The code presented there was based on the assumption that the resulting expression is binary safe.
However that was too shortsighted because Xpath in PHP can be attacked using null-byte-injection. The PHP extension does cut-off the string at the first null-byte, allowing you to truncate an expression early.
/*/user[name = 'Mirza']/secret<NUL>]/location
Technically XML covers the full Unicode repertoire excluding the surrogate blocks FFFE and FFFF and excluding most US-ASCII control characters (those below space), only Tab, Line-Feed (LF) and Carriage-Return (CR) are allowed in XML.
This is also the reason when you need to safely transport binary data with XML, that you need to encode it, for example in base64 (See base64Binary primitive XML datatype), because otherwise the XML would be broken resulting in data-loss.
Back to the mentioned XPath injection attacks and how to mitigate them. If an injected string is able to cut-off at the first null-byte position, the quoting as described does not work stable any longer. An attacker can break out of it by injecting a null-byte.
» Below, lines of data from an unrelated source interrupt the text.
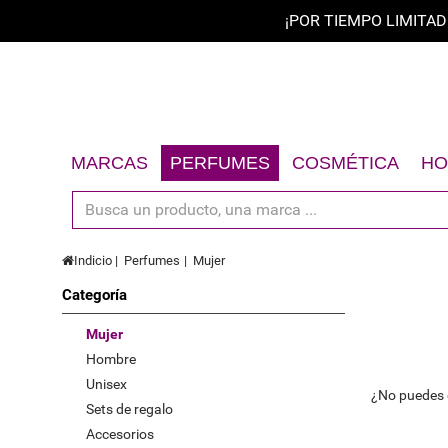
¡POR TIEMPO LIMITAD
Ordenar por
Ordenar por
A - Z
MARCAS
PERFUMES
COSMÉTICA
HO
Z - A
Mujer
Rostro
Hombre
Cuerpo
precio de barato a caro
Indicio
Perfumes
Mujer
Unisex
Cabello
por precio de mayor a menor
Categoría
Sets de regalo
Solares
Oferta limitada
Accesorios
Sets de regalo
Mujer
Hombre
Nuevo
Accesorios
Unisex
¿No puedes e
Mejor valorados
Sets de regalo
Accesorios
Superventas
The impact is not very high, because of the quoting that xpath_string() applies, injecting a null-byte will result in a Unfinished literal warning.
However when data is injected not as string with the help of xpath_string(), null-bytes do still play against you in PHP Xpath. As those are not valid anyway in XML and therefore no text or identifiers can contain it, you can safely reject or sanitze null-bytes further up in the input processing. For example as Suhosin can do.
So better keep in mind to verify incoming (Unicode) data your application accepts. Even valid Unicode, it might not always be appropriate.